¿Empresariado de izquierda?

Escrito por Gabriel Rodriguez Olivera
El empresario no vota por la izquierda o por la derecha, vota por quien mejor les conviene en ese momento. En los últimos años de la historia boliviana el empresariado ha jugado con Dios y el Diablo, sin embargo su participación en el Golpe de Estado ha demostrado ver a que lado y con quienes prefiere trabajar.

Si bien los empresarios en cualquier país de cualquier parte del mundo son una pieza fundamental para la organización y estructuración económica, con una pieza de mucho cuidado. Como buen negociante, ve el ofrecimiento de las alas políticas para ver cual le conviene y por cual apostar (a medias, siempre invertirán en los dos bandos). En los últimos 50 años hemos visto un cambio de paradigma del pensamiento empresarial, si bien antes apoyaban regímenes dictatoriales o estados de ultra derecha y conservadurismo fueron para conversar los derechos de propiedad, coptar el estado y minimizar al estado obrero; paulatinamente con la vuelta de la democracia y la muerte del neoliberalismo y toma del poder por parte de la izquierda en diversos países latinoamericanos, los empresarios han obtenido un papel más importante donde pueden definir desde diferentes políticas gubernamentales hasta la gobernabilidad de un presidente a través de sus oligopolios y medios comunicacionales creados por ellos. Esto ha transformado al empresariado en otro poder y que ha engendrado distintos personajes políticos.

En Bolivia la estirpe político-empresarial ha sido mayormente de caracter oriental (Max Fernandez, Ivo Kuljis, Jose Luis Camacho Parada, Óscar Ortiz entre alguno de los más importantes), perteneciente al agro, tecnología, ganadería o comercio y que ha tenido una vinculación directa con la derecha y sus diversos matices y bloques. Los primero años de Evo en la presidencia fueron duros, instituciones como la Confederación de Empresarios Privados de Bolivia o la Cainco lo tenían como primer enemigo, sin embargo con el pasar del tiempo tanto como el empresariado llegaron a consensuar muchas acciones de manera conjunta para poder coexistir en cierta armonía (una manera muy cortes de decir «hemos tenido que centralizar ciertas cosas»). Es así que podemos contrastar a un Evo odiado por los empresarios en su primera gestión a un Evo siendo recibido y aplaudido en la Fexpocruz u otras ferias promovidas por el empresariado.

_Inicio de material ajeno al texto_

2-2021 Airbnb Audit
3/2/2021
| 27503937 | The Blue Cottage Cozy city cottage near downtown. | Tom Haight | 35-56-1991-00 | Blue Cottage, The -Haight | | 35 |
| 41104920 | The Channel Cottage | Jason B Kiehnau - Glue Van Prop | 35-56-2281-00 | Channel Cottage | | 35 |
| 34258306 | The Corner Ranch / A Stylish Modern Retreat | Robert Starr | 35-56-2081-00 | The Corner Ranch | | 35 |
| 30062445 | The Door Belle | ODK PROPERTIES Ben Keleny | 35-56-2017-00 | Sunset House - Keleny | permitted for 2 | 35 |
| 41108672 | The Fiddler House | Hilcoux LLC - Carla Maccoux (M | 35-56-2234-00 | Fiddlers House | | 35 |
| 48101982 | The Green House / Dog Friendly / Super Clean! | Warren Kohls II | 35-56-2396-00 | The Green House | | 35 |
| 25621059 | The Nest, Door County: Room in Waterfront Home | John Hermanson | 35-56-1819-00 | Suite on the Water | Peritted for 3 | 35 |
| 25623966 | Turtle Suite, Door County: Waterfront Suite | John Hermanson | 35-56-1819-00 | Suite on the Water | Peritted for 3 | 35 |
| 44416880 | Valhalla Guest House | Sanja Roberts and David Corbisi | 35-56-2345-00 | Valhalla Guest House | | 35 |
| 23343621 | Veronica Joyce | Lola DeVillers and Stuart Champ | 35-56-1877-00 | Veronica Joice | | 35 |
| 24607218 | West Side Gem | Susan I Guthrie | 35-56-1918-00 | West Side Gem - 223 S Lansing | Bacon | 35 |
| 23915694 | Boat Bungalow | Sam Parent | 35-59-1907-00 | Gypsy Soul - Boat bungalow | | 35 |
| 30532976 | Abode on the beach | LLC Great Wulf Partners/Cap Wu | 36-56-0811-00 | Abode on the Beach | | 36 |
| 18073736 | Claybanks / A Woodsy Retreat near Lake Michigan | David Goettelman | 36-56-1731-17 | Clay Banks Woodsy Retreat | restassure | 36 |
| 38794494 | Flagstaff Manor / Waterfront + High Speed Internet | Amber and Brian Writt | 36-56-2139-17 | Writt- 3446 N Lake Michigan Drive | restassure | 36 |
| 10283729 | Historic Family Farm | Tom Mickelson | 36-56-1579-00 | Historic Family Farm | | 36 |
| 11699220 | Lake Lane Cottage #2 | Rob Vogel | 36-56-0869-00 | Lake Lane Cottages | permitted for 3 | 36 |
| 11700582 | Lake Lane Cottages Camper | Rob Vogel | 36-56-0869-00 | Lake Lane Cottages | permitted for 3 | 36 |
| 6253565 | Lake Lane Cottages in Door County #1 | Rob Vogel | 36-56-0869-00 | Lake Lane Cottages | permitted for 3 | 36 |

Para finales del año 2019 hemos visto que a pesar de cierta armonía generada con el gobierno de Evo, el empresariado siempre va a preferir co gobernar con la derecha. Si bien muchos de los bloques empresariales no apoyaban a Camacho y su fascismo arcaico, vieron que sería buen momento retomar ciertos puntos quitados por el estado y conquistar otros. El mejor ejemplo siempre será Marcelo Claure: de amigo de Evo para que noviembre del 2019 le pida su renuncie y posterior felicitación a Jeanine Añez por su asunción antidemocrática.

Con ello puedo responder con un contundente «No» a la pregunta que hice como título para mi nota. Para que un empresario entienda nuestro país primero debe convertirse y vivir como obrero, caso contrario será imposible comprender a Bolivia.

Vemos ahora que algunos países latinoamericanos buscan generar estas alianzas con el empresariado para mantener gobernabilidad a pesar de sacrificar parte de su ideología. Peligroso ese camino ya que la centralización de cualquier revolución lleva al aburguesamiento de liderazgos y con ello a su fin. Estas acciones en Bolivia serían las mismas que armar un gran puente y cruzar el gran río de sangre hecha por los héroes del Gas, Sekata, Sacaba y el Valle de las Flores.

Con esto no digo que debamos eliminar al empresariado, pero debemos tenerlo bien limitado y con las reglas bien claras sobre quien es el personaje político, histórico, social y político que maneja nuestros países: El Pueblo.